The call from Midleton lit up Ben O’Connor’s phone a few months back, but the offer to coach the Magpies wasn’t perfectly timed. There was a baby on the way, O’Connor had just finished a three-year stint with Charleville’s hurlers, and he was thinking of a break from coaching.
A conversation with Midleton’s Luke O’Farrell was decisive, though.
“He gave me their side of things and even then he probably thought I was less than 50-50, but I gave it some thought and discussed it at home. I felt it wouldn’t be too often you’d be invited to train a team with that kind of tradition. I’ve enjoyed it. I got a great response from lads before the lockdown and a great response since, so hopefully we’ll kick on.”
The strangeness of the circumstances means “everyone’s in the same boat”, he feels: “The only difference is that a deep panel is going to help if you pick up a couple of injuries - and given how close the games are going to be, that’s very likely.
“In that situation, a tight panel will come against you, but as a championship, it’s probably a great way to run it, because what are players looking for all the time? Plenty of games going week on week, and now they’re getting it we’ll see how it works out. It might be the way to go in future rather than having a game in April and the next game in September.

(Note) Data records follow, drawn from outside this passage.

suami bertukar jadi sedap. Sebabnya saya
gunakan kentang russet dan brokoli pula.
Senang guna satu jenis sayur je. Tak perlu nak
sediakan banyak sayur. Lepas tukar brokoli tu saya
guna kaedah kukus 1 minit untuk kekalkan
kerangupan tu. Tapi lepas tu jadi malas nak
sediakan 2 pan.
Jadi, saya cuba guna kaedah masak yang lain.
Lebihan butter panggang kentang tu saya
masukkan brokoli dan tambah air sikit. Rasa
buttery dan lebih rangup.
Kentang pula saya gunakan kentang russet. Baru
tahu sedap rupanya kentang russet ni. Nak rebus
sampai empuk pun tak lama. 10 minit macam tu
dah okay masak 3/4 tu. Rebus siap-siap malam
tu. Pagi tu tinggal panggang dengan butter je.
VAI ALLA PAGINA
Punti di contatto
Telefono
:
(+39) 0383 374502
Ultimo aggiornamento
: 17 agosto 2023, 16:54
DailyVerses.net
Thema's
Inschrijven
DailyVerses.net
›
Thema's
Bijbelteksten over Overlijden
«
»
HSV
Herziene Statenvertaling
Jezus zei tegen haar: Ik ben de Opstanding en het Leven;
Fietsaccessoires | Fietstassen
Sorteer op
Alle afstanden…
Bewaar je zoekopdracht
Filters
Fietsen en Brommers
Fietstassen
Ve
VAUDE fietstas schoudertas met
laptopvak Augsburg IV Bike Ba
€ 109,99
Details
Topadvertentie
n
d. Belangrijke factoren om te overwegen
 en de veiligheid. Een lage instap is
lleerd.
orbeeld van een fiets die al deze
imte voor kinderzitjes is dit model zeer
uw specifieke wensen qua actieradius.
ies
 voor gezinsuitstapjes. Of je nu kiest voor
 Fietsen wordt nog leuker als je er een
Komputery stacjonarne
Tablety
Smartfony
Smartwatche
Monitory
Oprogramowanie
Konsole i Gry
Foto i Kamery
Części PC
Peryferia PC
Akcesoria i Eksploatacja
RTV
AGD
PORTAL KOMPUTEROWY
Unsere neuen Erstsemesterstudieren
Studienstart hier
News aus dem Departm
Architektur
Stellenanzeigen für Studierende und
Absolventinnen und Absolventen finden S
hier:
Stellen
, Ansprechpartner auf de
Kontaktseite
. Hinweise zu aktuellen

A glittering career with Newtownshandrum and Cork gives O’Connor perspective. Take Imokilly’s recent dominance on Leeside.

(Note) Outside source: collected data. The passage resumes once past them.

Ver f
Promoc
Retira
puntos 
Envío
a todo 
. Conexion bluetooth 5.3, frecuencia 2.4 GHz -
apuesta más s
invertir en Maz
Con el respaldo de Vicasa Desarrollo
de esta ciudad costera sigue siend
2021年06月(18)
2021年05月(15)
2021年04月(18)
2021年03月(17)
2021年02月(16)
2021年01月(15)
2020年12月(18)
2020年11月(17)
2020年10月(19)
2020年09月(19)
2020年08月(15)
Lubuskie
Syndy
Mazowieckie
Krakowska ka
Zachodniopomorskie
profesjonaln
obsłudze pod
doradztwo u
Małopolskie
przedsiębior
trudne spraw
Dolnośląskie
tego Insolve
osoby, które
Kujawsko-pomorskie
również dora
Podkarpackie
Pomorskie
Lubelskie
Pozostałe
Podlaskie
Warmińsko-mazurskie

“When we were going well with Newtown, Imokilly were strong, too.
“That time it had taken a while to get all the clubs rowing in together, but once they did that they were the top team for a few years, and they’re exactly the same now.
“The only positive for the other teams looking at them is that they’re short a few players for this season - they’re short Paudie (O’Sullivan) and the Fr O’Neill’s lads now, and whether the lads stepping in are as good as the lads they’re replacing, only time will tell. At the moment, with the way the games are condensed and with clubs looking for their players, it might be tougher for Imokilly, but we’ll have to see.”

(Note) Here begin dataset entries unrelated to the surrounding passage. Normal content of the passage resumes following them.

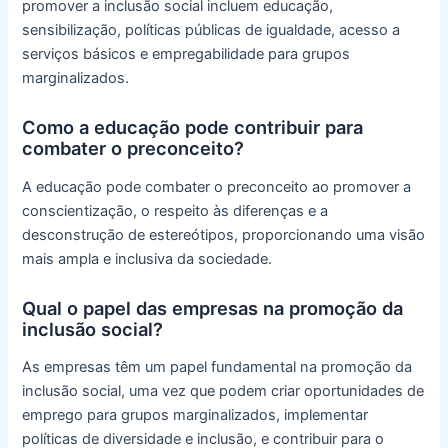
promover a inclusão social incluem educação,
sensibilização, políticas públicas de igualdade, acesso a
serviços básicos e empregabilidade para grupos
marginalizados.
Como a educação pode contribuir para
combater o preconceito?
A educação pode combater o preconceito ao promover a
conscientização, o respeito às diferenças e a
desconstrução de estereótipos, proporcionando uma visão
mais ampla e inclusiva da sociedade.
Qual o papel das empresas na promoção da
inclusão social?
As empresas têm um papel fundamental na promoção da
inclusão social, uma vez que podem criar oportunidades de
emprego para grupos marginalizados, implementar
políticas de diversidade e inclusão, e contribuir para o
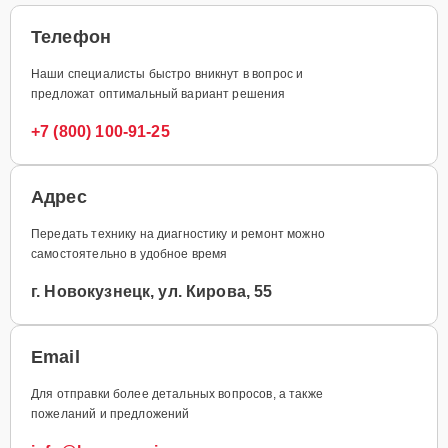
Телефон
Наши специалисты быстро вникнут в вопрос и
предложат оптимальный вариант решения
+7 (800) 100-91-25
Адрес
Передать технику на диагностику и ремонт можно
самостоятельно в удобное время
г. Новокузнецк, ул. Кирова, 55
Email
Для отправки более детальных вопросов, а также
пожеланий и предложений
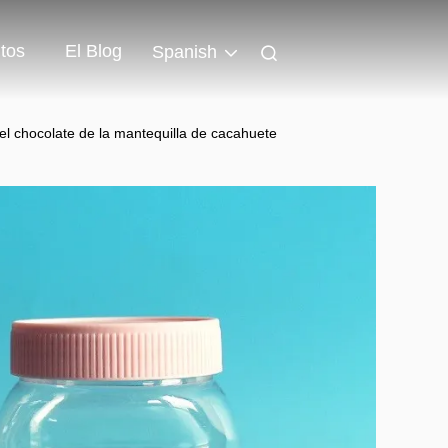
tos
El Blog
Spanish
l chocolate de la mantequilla de cacahuete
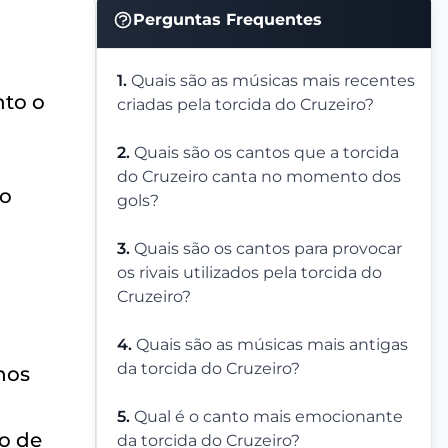
Perguntas Frequentes
1.
Quais são as músicas mais recentes
nto o
criadas pela torcida do Cruzeiro?
2.
Quais são os cantos que a torcida
do Cruzeiro canta no momento dos
No
gols?
3.
Quais são os cantos para provocar
os rivais utilizados pela torcida do
Cruzeiro?
4.
Quais são as músicas mais antigas
da torcida do Cruzeiro?
nos
5.
Qual é o canto mais emocionante
lo de
da torcida do Cruzeiro?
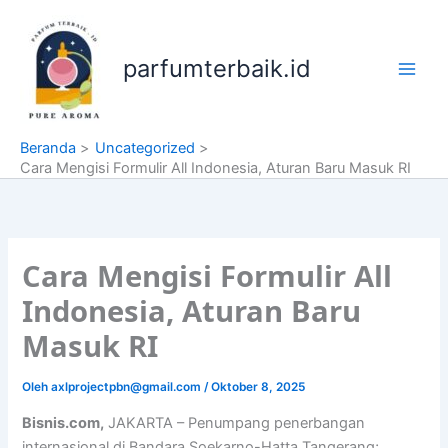
Lewati
ke
konten
parfumterbaik.id
Beranda
Uncategorized
Cara Mengisi Formulir All Indonesia, Aturan Baru Masuk RI
Cara Mengisi Formulir All
Indonesia, Aturan Baru
Masuk RI
Oleh
axlprojectpbn@gmail.com
/
Oktober 8, 2025
Bisnis.com,
JAKARTA – Penumpang penerbangan
internasional di Bandara Soekarno-Hatta Tangerang;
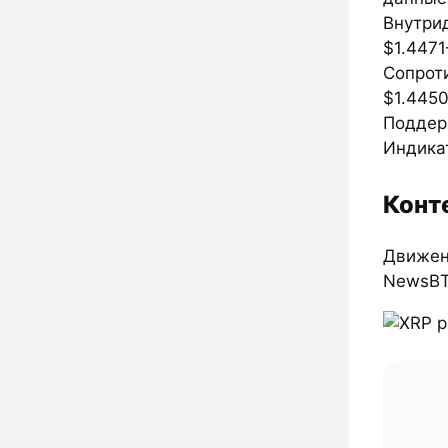
Внутрид
$1.4471
Сопроти
$1.4450
Поддерж
Индика
Конт
Движен
NewsB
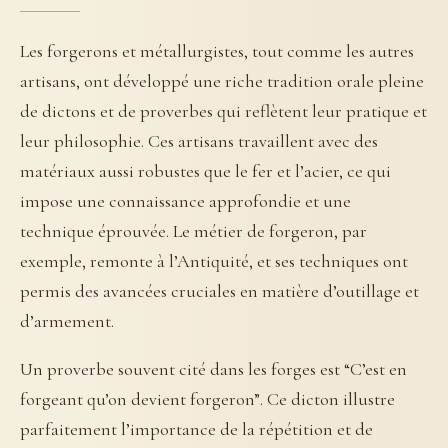
Les forgerons et métallurgistes, tout comme les autres
artisans, ont développé une riche tradition orale pleine
de dictons et de proverbes qui reflètent leur pratique et
leur philosophie. Ces artisans travaillent avec des
matériaux aussi robustes que le fer et l’acier, ce qui
impose une connaissance approfondie et une
technique éprouvée. Le métier de forgeron, par
exemple, remonte à l’Antiquité, et ses techniques ont
permis des avancées cruciales en matière d’outillage et
d’armement.
Un proverbe souvent cité dans les forges est “C’est en
forgeant qu’on devient forgeron”. Ce dicton illustre
parfaitement l’importance de la répétition et de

It could be tougher for everyone, he adds: “An issue that might arise is the crowd, or the lack of a crowd. Every fella is training to get in a good block or a score and to get the reaction from the crowd - then to go to Pairc Ui Rinn and there’s only 200 people at it? I know there are good reasons for distancing and so on, but that seems strange to me. Never mind the fact that it’s not fair on the clubs to have to parcel out tickets to members, and people falling out because they’re not getting tickets and so on.”
A broader question: Is the standard of club hurling in Cork inferior to other counties? O’Connor’s not convinced it is.
“If you go to any county, that’s the one thing you hear - ‘ah, the quality isn’t great’ is what you get everywhere, in all counties you’ll hear people who are down on their own championship.
“For the last number of years clubs that get out of Cork haven’t been doing so well in the Munster club championship, which is probably what people are basing their opinion on.
That east Cork derby (Friday night, Páirc Uí Rinn, 7.30pm) features a couple of sides that bolster O’Connor’s argument.
“Midleton won the county in 2013, and that was a young team - but then they came up against Imokilly, and against a Glen Rovers team who were there a while, two teams who were winning counties.
“That goes back to what I was saying about the standard of the championship in Cork - and how hard it is to win county titles, no matter what the grade is.
“Sars know that, too. The profiles of the teams are pretty similar - a couple of county players, a couple of experienced players and a few young lads.
“I’d say it could be cagey to start off, but the only way you’re guaranteed to get out of your group is to win three games, and with scoring difference no side will want to lose by too much - and each side will want to win by as much as possible.”